## WHAT THE TASK REQUIRES:
All lines from the one with "vhs@stadt-gladbeck.de" onward, through the last line of the records below, are to be retyped word for word.

## MATERIAL FOR THIS EXERCISE:
----
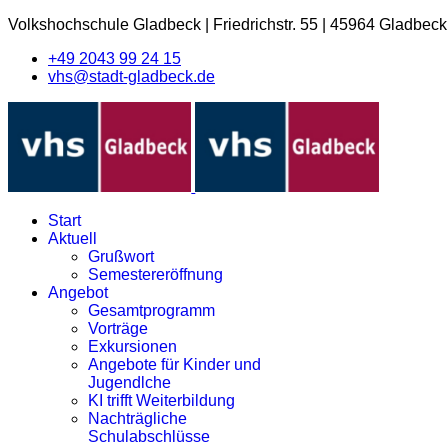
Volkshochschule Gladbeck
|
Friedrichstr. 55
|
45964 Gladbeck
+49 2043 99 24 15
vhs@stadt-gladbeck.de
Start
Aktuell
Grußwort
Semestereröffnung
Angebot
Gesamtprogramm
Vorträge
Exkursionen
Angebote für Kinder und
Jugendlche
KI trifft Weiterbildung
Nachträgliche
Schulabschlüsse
----
## EXERCISE OUTPUT:
vhs@stadt-gladbeck.de
Start
Aktuell
Grußwort
Semestereröffnung
Angebot
Gesamtprogramm
Vorträge
Exkursionen
Angebote für Kinder und
Jugendlche
KI trifft Weiterbildung
Nachträgliche
Schulabschlüsse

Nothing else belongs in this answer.